Goal: Output the stretch of the listing from its first line through the line containing "city: Bierzwnik" as a JSON list of strings, one string per line, leaving out blank lines.

Dataset entries:
★ ★ ★

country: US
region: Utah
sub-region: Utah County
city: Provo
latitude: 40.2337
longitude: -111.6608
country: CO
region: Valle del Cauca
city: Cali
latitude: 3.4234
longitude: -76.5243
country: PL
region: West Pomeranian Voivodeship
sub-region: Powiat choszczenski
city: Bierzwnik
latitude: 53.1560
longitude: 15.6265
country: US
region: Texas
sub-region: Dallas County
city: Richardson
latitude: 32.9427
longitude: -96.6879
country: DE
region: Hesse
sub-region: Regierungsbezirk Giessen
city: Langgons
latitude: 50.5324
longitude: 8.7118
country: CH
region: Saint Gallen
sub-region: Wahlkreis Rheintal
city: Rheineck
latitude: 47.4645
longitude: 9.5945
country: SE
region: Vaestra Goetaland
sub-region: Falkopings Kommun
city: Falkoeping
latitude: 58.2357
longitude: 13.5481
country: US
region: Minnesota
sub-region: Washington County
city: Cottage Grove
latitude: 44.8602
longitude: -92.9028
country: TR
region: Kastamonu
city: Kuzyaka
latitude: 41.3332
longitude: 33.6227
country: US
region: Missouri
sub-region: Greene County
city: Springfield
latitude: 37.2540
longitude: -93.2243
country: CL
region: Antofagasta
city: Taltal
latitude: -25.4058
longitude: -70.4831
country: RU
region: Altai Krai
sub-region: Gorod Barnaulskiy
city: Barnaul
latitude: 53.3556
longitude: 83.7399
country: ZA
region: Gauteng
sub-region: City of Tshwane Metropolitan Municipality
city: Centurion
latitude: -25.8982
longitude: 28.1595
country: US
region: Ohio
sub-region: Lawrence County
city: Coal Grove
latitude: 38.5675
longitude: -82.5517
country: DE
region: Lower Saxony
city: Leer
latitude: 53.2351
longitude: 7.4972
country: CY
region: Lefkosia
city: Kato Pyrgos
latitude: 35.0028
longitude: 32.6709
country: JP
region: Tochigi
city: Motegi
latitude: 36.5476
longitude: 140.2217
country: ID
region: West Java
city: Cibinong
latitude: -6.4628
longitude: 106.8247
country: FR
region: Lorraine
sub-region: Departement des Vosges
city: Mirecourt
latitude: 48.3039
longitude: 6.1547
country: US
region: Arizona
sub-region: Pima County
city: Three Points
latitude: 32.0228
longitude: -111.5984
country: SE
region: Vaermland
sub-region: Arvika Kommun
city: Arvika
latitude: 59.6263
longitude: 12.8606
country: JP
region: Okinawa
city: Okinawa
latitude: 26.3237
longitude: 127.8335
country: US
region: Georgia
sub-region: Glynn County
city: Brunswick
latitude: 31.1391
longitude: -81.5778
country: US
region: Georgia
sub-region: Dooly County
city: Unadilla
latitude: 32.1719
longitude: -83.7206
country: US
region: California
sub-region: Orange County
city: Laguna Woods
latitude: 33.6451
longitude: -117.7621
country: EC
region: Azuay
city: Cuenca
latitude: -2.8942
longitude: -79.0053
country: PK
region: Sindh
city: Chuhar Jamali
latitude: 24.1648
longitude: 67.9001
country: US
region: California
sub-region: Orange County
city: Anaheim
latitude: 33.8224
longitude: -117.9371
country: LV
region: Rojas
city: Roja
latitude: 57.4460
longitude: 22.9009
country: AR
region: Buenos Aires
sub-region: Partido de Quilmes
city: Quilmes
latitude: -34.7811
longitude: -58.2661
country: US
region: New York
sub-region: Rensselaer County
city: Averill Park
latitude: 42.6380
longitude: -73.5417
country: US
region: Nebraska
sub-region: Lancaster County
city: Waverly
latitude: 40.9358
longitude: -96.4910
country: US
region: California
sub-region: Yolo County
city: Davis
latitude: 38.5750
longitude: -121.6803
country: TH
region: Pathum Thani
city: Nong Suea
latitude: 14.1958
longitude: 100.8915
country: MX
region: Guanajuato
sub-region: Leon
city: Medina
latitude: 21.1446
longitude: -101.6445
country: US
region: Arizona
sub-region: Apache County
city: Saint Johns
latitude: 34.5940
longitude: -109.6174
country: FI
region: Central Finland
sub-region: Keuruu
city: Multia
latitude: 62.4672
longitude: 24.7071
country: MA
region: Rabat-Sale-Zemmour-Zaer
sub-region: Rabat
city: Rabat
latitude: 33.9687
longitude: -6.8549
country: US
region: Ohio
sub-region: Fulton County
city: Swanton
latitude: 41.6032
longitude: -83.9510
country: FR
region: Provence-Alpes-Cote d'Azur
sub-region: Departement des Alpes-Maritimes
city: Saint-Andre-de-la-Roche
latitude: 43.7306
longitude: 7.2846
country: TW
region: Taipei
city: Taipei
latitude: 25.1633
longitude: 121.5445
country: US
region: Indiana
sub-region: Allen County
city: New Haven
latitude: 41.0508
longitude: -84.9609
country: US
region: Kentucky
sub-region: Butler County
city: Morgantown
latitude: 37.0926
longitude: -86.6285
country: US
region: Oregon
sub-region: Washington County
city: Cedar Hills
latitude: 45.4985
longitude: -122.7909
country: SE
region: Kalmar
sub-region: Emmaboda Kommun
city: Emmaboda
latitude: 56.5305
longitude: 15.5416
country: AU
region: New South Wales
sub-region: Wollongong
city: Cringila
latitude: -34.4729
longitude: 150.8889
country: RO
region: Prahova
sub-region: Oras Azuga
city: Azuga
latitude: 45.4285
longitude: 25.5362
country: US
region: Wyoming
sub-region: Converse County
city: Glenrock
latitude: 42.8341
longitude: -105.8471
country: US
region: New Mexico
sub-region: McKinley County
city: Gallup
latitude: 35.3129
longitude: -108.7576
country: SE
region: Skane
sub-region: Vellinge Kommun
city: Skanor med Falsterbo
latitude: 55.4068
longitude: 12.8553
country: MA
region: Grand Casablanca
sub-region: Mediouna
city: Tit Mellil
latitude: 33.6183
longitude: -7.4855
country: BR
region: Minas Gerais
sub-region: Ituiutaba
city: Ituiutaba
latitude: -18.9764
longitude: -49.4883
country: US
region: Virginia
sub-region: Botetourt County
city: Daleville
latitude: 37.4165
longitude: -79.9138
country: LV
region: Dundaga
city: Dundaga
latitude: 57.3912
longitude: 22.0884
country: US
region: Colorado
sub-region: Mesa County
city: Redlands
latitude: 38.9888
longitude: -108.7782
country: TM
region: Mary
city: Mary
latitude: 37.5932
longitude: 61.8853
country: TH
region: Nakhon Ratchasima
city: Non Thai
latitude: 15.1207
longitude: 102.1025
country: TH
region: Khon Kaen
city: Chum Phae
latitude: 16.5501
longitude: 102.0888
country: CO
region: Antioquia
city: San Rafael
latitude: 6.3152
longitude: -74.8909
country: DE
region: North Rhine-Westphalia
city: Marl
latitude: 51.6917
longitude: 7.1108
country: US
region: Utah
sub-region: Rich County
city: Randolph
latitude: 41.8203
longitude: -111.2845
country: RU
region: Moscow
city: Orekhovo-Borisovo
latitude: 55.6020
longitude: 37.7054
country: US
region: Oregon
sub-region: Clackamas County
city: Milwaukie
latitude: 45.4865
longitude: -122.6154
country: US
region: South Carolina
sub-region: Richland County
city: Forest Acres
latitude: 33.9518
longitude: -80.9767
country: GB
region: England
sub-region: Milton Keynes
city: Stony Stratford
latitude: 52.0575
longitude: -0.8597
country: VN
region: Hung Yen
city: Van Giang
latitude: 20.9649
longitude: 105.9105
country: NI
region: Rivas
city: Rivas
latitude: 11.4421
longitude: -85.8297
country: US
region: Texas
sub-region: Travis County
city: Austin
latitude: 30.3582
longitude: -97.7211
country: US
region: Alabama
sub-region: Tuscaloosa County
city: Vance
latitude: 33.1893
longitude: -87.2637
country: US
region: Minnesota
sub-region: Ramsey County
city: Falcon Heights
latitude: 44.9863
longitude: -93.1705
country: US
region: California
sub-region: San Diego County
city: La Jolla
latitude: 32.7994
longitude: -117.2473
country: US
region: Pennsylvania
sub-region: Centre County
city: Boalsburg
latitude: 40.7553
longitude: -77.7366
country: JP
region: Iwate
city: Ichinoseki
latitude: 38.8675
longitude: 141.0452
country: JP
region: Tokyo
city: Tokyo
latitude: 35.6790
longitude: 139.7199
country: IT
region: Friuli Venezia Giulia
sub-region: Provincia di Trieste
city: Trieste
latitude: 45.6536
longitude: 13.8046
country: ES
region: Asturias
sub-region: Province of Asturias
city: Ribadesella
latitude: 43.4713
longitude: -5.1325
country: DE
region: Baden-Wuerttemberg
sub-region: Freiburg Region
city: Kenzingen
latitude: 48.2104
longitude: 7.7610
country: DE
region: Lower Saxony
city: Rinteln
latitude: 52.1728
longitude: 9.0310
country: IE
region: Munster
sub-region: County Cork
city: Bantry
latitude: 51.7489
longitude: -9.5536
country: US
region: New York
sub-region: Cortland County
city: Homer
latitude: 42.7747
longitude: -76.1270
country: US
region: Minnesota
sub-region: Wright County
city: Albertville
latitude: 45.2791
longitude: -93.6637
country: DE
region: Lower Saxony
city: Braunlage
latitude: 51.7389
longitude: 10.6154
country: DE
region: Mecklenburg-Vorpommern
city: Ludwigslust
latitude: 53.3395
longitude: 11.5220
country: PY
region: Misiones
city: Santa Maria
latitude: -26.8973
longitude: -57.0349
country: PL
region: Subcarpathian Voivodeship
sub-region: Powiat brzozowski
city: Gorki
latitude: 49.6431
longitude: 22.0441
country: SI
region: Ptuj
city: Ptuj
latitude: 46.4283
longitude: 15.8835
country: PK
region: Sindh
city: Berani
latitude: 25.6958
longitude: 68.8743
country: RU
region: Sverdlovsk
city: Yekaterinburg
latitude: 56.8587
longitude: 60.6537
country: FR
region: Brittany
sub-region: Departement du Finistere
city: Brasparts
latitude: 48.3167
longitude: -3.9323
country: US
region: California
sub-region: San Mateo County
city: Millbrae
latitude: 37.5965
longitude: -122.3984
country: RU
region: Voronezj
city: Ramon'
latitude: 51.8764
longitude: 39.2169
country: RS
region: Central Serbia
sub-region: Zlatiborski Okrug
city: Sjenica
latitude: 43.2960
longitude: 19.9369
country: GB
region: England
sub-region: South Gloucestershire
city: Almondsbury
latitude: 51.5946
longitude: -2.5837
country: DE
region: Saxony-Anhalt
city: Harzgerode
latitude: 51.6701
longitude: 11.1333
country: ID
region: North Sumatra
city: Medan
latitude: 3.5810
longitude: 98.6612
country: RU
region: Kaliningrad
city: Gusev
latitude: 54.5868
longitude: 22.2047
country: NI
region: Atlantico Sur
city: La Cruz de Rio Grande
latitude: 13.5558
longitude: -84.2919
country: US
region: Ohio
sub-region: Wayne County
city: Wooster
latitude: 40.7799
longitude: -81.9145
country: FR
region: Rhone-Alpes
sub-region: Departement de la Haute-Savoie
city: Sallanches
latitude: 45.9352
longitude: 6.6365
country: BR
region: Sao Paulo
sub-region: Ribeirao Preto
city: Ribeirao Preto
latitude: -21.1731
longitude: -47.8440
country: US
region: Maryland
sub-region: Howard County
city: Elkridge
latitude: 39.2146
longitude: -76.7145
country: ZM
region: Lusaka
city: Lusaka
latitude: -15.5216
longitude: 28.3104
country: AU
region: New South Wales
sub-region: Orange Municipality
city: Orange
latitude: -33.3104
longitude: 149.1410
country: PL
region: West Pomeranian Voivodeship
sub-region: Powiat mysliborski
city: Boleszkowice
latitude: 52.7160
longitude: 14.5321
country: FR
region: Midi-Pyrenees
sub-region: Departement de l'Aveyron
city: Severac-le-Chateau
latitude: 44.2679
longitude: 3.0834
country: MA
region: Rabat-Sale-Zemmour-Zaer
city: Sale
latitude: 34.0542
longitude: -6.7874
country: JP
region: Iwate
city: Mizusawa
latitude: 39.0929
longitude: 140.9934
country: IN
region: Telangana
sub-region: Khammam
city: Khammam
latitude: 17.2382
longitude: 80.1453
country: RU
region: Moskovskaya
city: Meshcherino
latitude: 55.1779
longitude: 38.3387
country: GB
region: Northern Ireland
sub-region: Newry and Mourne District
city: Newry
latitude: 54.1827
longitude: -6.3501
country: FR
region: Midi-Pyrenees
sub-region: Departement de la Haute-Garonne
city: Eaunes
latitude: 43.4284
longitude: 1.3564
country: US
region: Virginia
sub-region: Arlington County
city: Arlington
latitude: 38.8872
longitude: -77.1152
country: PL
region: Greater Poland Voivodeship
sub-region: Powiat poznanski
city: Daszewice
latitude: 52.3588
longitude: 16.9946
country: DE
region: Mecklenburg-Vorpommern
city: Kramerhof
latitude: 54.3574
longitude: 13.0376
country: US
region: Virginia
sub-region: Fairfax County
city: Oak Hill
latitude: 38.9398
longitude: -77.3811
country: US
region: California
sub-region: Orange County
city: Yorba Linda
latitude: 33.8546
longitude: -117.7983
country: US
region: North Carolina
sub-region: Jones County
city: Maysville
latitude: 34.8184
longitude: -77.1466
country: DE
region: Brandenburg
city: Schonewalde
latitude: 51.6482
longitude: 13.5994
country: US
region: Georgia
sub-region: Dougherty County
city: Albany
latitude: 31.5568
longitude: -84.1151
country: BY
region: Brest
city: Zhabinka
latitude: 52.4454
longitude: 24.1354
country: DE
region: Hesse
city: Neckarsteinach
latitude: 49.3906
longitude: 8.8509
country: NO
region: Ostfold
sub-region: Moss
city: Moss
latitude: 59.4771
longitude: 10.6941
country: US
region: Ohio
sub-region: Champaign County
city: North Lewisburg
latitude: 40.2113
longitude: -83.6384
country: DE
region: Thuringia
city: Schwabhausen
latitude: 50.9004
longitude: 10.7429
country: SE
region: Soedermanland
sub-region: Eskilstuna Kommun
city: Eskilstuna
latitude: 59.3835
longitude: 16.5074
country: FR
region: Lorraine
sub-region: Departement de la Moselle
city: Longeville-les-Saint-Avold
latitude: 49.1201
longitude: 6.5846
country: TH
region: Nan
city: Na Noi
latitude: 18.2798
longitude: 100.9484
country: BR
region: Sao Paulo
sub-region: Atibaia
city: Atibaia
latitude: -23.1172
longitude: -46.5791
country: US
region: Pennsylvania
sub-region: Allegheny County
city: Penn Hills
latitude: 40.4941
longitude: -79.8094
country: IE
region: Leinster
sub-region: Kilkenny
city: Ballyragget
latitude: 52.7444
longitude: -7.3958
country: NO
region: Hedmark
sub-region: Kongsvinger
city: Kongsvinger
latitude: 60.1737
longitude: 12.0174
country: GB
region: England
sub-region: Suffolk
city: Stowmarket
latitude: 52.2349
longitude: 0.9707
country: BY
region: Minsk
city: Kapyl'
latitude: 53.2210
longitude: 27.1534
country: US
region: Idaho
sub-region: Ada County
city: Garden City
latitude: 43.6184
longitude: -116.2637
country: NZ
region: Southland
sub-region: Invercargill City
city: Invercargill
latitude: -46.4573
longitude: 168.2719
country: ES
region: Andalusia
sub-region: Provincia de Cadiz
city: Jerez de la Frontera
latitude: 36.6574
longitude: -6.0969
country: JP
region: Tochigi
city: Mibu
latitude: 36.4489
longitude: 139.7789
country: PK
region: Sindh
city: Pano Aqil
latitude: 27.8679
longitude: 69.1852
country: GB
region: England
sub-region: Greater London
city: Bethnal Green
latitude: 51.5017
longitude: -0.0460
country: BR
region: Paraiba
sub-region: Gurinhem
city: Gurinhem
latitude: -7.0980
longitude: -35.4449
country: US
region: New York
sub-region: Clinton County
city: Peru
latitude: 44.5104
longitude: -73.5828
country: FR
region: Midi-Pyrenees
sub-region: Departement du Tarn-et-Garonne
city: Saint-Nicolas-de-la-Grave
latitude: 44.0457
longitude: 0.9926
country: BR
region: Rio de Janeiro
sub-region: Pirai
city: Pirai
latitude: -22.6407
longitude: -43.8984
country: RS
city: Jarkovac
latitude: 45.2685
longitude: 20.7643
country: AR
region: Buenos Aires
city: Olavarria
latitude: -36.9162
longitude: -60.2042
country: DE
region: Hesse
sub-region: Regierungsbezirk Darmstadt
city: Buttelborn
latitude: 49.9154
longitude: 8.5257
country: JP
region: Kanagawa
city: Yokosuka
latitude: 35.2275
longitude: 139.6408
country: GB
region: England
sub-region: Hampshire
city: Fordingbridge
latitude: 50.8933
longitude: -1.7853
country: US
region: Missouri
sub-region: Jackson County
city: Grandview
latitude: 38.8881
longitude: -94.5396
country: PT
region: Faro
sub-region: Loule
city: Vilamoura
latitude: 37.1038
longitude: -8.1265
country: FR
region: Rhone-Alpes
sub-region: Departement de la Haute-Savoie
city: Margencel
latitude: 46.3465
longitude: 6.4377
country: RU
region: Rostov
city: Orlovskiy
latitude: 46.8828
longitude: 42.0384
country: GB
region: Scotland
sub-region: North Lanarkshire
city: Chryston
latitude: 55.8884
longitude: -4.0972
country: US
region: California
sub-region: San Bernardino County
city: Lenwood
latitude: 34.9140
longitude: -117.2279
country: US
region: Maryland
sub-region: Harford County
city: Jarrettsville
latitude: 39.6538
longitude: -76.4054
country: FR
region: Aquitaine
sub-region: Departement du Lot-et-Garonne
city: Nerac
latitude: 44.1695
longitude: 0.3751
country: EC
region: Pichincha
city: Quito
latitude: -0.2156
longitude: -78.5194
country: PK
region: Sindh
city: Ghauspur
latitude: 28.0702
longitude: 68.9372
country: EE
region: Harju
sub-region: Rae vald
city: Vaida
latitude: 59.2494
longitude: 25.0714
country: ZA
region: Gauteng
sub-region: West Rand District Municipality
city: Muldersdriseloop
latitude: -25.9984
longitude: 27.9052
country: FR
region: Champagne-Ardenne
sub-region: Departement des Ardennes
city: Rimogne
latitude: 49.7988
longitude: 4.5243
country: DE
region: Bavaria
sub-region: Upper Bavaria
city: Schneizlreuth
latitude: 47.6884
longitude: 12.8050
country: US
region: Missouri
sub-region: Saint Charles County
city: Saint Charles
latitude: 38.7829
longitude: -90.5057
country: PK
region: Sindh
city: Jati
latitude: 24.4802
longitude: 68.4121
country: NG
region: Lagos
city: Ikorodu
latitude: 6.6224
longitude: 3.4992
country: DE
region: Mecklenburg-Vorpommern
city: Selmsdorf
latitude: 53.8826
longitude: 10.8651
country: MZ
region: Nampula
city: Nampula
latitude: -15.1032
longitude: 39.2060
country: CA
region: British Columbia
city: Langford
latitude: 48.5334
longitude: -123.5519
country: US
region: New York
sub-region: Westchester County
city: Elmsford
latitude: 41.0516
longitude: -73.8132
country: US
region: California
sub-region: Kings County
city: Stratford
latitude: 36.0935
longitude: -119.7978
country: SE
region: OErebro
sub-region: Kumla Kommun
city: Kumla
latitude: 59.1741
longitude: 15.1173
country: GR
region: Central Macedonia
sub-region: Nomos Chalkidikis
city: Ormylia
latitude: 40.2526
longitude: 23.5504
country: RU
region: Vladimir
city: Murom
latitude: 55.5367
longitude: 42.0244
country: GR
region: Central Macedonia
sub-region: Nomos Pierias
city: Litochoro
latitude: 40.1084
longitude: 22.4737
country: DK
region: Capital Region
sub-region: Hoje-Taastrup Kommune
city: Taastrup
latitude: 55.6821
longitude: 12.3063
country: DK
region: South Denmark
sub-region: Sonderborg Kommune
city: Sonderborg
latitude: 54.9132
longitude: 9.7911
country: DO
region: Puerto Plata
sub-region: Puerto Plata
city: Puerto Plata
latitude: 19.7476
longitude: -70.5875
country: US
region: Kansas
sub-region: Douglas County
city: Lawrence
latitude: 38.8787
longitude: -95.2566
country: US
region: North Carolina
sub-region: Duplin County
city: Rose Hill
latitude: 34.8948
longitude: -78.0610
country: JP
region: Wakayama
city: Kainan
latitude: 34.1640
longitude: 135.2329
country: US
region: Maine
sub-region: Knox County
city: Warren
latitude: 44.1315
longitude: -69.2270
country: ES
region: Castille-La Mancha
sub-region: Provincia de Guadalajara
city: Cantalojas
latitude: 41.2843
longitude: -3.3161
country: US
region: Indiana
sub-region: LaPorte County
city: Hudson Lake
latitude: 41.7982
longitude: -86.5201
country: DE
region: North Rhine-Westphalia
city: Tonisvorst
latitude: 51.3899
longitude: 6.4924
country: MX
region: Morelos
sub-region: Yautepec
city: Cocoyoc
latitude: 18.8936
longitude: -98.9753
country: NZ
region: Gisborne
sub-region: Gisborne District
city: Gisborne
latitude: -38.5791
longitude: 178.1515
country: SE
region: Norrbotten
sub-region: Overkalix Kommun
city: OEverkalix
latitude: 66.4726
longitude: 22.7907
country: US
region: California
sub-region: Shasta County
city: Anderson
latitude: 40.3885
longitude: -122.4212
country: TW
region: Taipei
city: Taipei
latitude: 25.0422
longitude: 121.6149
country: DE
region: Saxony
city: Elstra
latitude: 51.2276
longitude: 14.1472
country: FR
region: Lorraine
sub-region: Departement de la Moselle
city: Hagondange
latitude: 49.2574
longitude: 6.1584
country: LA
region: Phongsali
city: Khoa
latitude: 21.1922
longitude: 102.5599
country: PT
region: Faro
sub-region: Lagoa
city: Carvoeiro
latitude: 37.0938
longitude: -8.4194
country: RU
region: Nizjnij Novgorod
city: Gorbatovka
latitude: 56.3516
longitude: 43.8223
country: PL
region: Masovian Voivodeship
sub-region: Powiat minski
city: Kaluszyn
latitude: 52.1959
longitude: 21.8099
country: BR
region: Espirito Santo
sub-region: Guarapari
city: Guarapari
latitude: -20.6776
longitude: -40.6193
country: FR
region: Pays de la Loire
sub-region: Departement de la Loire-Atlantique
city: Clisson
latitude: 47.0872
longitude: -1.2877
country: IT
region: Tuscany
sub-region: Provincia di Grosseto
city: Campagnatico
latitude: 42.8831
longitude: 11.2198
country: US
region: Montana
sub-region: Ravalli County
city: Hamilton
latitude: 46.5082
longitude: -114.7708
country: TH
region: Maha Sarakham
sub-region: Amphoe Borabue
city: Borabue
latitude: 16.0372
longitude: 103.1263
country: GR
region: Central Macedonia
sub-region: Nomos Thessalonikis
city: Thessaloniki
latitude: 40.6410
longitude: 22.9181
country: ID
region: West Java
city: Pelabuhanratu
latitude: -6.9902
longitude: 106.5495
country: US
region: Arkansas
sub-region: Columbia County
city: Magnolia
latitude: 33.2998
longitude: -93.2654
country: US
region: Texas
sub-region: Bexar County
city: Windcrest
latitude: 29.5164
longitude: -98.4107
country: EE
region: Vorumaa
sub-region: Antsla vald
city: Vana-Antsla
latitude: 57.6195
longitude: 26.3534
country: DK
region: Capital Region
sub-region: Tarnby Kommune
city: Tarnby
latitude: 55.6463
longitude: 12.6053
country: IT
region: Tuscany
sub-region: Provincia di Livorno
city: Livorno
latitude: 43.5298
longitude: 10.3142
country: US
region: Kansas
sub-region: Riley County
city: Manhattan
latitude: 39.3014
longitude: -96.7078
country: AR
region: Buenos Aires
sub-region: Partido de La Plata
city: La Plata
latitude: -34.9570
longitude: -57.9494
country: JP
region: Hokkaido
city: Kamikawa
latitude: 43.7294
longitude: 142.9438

★ ★ ★

The output:
[
  "country: US",
  "region: Utah",
  "sub-region: Utah County",
  "city: Provo",
  "latitude: 40.2337",
  "longitude: -111.6608",
  "country: CO",
  "region: Valle del Cauca",
  "city: Cali",
  "latitude: 3.4234",
  "longitude: -76.5243",
  "country: PL",
  "region: West Pomeranian Voivodeship",
  "sub-region: Powiat choszczenski",
  "city: Bierzwnik"
]